TLDR; The authors propose a recurrent memory-based model that can reason over multiple hops and be trained end to end with standard gradient descent. The authors evaluate the model on QA and Language Modeling Tasks. In the case of QA, the network inputs are a list of sentences, a query and (during training) an answer. The network then attends to the sentences at each time step, considering the next piece information relevant to the question. The network outperforms baseline approaches, but does not come close to a strongly supervised (relevant sentences are pre-selected) approach.
#### Key Takeaways
- Sentence Representation: 1. Word embeddings are averaged (BoW) 2. Positional Encoding (PE)
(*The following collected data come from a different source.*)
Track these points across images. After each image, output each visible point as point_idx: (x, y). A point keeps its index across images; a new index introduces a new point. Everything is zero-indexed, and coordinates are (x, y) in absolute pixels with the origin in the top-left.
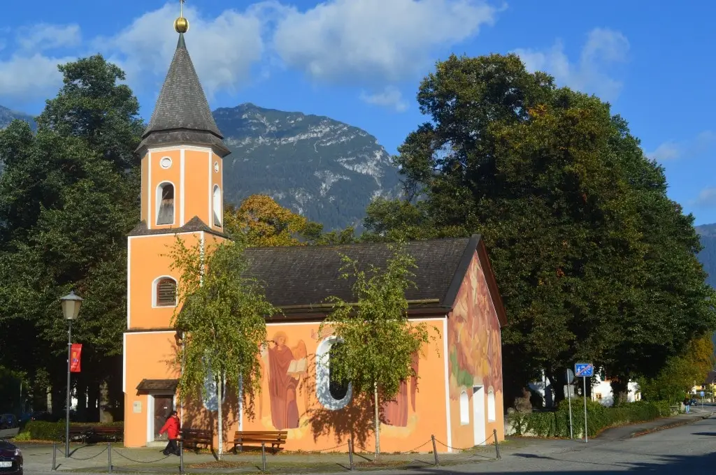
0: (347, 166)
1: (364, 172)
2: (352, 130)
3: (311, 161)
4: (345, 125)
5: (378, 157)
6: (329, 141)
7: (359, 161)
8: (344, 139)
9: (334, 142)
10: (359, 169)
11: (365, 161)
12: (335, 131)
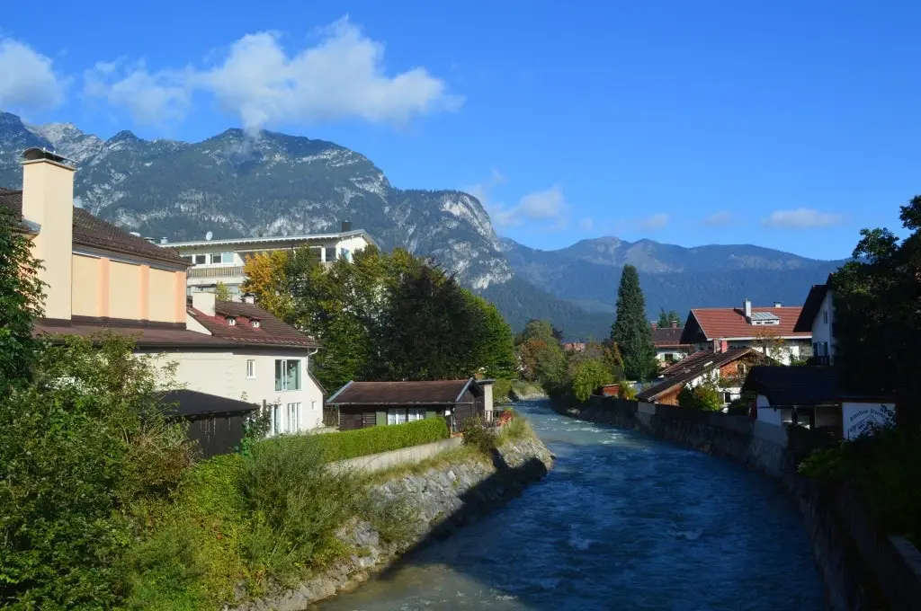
0: (358, 185)
1: (372, 190)
2: (355, 155)
3: (328, 178)
4: (349, 151)
5: (381, 179)
6: (338, 163)
7: (367, 181)
8: (350, 162)
9: (342, 164)
10: (367, 187)
11: (373, 182)
12: (343, 155)
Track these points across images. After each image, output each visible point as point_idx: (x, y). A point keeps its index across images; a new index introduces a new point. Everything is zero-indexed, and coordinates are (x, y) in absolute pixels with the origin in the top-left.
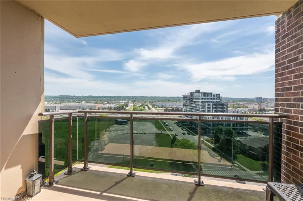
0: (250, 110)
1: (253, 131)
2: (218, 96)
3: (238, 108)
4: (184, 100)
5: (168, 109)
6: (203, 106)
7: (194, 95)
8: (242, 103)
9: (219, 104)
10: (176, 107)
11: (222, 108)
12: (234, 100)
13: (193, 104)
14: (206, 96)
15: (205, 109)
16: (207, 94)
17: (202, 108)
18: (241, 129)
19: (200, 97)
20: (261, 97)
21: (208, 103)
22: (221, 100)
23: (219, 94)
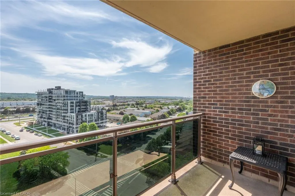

- Synthetic dataset with vocabulary size of ~180. Version one has 1k training example, version 2 has 10k training examples.
- The model is similar to Bahdanau seq2seq attention model, only that it operates on sentences and does not output at every step and used a simpler scoring function.
#### Questions / Notes
- The positional encoding formula is not explained neither is it intutiive.
- There are so many hyperparameters and model variations (jittering, linear start) that it's easy to lose track of the essential.
- No intuitive explanation of what the model does. The easiest way for me to understand this model was to look at it as a variation of Bahdanau's attention model, which is very intuitive. I don't understand the intuition behind the proposed weight constraints.
- The LM results are not convincing. The model beats the baselines by a little bit, but probably only due to very time-intensive hyperparameter optimization.
- What is the training complexity and training time?